## Aim of the exercise
Name every person identified by name in the essay on The Wars below.

## Supplied text
—————
War is a dangerous game, many people would likely agree to this, however, very few have ever seen a battlefront. The truth is that war, no matter how awful we can imagine it, is always exponentially worse. In Timothy Findley’s The Wars, Robert Ross, the protagonist, faces a situation that he finds difficult to come to terms with, and when faced with a similar situation later on in the novel, he must take drastic measures to reconcile the uncertainties of the past situation. Timothy Findley suggests, through the life of Robert Ross, that one’s need to reconcile the uncertainties of past experiences dominate our actions when such situations come up again in our lives. In the words of Hiram Johnson, a US Senator during the First World War, “The first casualty of war is truth.” Throughout the novel, Robert realizes that the ‘truth’ of war, the propaganda that encouraged him to enlist is all a lie, and that war is infinitely worse than he ever expected it to be. It is this awfulness of war, combined with one particularity dire situation, that cause Robert to take drastic measures to reconcile his uneasy past when confronted with a new situation.
Robert Ross, a young Canadian who enlisted in the army during the First World War, is presented at the outset as someone of high moral beliefs, and an overall intelligent, logical person. Robert’s logical nature shines through near the beginning of the novel, in a flashback to a situation with an old girlfriend of his at a party. His girlfriend insisted that Robert fight another man, as he had just confessed his love to her. Robert, on the other hand, “thought it was idiotic and said so.” Robert, thinking logically, found the suggestion that he fight another man solely because he claimed to ‘love’ his girlfriend, who didn’t even love him back absurd. Right from the beginning of the novel, Findley establishes Robert as a clear, logically thinking person who isn’t afraid to go against society’s status quo in favour of what he considers to be right.
—————
## Dataset entries
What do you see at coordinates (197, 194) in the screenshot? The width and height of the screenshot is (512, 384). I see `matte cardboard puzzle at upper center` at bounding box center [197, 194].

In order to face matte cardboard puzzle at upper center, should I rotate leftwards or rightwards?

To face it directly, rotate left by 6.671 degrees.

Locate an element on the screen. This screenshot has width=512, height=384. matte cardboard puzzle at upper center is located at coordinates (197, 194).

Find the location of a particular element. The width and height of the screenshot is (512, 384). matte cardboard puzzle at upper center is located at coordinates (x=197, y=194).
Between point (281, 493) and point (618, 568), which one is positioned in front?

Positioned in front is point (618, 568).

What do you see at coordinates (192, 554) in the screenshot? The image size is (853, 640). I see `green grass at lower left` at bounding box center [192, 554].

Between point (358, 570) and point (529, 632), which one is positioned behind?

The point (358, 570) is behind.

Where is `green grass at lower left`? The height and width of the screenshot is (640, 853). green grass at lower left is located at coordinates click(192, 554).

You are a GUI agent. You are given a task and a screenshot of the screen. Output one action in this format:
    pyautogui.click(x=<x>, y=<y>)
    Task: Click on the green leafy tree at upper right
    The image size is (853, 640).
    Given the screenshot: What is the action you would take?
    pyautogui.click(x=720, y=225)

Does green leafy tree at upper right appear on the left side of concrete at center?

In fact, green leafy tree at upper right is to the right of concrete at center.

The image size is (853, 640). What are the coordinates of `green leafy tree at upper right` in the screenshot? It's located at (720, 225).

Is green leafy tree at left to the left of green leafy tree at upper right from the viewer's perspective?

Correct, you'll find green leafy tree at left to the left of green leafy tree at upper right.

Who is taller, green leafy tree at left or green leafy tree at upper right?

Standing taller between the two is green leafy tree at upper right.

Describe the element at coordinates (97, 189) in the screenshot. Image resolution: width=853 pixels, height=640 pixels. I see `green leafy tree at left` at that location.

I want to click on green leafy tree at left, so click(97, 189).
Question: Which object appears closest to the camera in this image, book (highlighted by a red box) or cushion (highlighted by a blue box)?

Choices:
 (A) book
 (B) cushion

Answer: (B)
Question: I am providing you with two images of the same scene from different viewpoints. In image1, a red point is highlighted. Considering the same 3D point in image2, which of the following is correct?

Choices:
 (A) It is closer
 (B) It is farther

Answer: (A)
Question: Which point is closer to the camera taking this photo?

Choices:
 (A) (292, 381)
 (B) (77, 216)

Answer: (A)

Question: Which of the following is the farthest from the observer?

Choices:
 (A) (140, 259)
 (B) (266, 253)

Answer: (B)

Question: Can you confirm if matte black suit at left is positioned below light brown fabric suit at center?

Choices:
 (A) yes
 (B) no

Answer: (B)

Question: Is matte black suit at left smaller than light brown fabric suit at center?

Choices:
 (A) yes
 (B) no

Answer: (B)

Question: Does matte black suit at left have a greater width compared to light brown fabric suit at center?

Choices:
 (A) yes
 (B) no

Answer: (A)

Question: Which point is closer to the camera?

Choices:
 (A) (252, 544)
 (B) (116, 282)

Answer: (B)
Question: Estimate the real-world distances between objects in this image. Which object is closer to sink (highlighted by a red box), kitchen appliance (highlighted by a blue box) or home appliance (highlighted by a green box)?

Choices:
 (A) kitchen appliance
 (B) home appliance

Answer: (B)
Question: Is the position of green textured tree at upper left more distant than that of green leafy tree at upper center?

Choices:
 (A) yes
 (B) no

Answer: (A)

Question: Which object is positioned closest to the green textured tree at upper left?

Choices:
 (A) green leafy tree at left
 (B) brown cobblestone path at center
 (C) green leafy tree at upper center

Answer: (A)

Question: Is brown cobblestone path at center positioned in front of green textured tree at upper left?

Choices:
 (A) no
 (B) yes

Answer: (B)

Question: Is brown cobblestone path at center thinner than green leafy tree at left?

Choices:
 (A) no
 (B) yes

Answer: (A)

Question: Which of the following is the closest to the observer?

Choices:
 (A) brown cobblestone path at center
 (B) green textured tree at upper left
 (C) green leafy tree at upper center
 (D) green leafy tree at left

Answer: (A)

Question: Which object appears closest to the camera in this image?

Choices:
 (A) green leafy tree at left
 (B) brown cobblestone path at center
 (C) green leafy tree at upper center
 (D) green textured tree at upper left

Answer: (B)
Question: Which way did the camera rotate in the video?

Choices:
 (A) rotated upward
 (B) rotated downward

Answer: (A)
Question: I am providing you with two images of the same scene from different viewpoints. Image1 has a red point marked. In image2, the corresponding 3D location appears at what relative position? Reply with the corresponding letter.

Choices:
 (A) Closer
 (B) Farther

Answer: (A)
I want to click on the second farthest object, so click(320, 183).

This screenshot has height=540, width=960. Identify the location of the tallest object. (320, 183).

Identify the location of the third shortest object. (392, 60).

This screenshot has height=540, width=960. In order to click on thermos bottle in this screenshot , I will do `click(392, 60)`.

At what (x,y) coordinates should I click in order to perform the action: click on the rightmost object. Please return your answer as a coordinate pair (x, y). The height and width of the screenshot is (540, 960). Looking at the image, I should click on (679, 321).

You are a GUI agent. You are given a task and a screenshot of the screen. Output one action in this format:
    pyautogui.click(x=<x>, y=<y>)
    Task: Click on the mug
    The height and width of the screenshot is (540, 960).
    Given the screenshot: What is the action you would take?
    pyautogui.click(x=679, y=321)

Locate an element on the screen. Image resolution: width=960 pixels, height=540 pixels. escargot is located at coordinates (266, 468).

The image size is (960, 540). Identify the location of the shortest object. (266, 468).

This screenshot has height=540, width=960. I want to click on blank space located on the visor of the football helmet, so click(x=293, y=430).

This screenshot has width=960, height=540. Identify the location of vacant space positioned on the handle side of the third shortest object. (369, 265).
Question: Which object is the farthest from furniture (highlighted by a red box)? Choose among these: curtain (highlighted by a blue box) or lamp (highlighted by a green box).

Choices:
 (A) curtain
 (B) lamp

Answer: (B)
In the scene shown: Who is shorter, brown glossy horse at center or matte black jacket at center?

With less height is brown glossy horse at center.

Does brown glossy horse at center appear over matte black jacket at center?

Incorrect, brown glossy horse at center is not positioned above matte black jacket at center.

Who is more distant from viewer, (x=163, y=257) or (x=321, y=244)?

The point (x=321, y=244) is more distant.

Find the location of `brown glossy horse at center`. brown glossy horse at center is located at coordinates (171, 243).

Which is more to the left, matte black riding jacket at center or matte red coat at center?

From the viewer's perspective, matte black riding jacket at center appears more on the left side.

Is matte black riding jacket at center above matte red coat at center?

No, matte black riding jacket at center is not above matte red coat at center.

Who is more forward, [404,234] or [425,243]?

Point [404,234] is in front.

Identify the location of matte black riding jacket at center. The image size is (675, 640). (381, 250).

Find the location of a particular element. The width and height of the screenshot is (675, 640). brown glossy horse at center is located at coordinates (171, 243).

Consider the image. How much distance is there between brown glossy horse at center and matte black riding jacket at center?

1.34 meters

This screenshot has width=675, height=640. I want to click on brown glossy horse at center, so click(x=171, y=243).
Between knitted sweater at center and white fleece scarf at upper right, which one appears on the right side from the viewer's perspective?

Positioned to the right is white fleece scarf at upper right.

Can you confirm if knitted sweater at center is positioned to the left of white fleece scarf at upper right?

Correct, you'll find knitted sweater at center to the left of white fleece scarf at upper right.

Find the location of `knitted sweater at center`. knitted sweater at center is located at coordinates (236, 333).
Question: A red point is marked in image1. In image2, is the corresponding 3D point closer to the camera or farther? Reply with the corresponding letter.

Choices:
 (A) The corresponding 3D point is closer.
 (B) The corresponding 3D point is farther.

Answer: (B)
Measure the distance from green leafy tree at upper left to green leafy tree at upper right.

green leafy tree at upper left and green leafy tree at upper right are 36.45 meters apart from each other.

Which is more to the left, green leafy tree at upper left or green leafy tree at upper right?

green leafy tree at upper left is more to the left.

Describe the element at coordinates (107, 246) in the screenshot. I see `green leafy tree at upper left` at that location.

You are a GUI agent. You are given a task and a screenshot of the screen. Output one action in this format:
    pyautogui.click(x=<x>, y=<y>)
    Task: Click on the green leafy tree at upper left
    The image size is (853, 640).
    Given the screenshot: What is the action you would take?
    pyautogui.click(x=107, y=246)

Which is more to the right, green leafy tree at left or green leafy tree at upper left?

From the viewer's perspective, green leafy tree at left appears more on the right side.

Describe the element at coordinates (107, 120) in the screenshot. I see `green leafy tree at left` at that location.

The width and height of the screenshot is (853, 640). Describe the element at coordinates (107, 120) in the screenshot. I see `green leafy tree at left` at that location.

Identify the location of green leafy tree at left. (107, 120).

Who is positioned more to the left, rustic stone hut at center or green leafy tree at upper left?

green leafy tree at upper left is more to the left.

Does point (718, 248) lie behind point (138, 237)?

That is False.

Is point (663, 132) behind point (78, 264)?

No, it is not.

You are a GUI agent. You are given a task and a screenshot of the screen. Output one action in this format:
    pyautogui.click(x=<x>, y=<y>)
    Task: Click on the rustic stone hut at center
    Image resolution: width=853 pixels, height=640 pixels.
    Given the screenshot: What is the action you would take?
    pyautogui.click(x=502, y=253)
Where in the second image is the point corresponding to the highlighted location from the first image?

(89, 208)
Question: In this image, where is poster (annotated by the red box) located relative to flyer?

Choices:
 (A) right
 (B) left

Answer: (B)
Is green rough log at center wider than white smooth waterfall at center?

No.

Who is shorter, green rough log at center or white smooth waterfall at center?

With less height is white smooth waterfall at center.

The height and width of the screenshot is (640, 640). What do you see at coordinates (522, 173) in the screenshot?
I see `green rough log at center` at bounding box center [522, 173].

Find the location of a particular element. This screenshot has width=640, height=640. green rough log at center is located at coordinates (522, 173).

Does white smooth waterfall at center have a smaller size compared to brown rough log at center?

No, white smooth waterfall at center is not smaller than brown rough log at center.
—————
## Reply to the task
Timothy Findley
Robert Ross
Hiram Johnson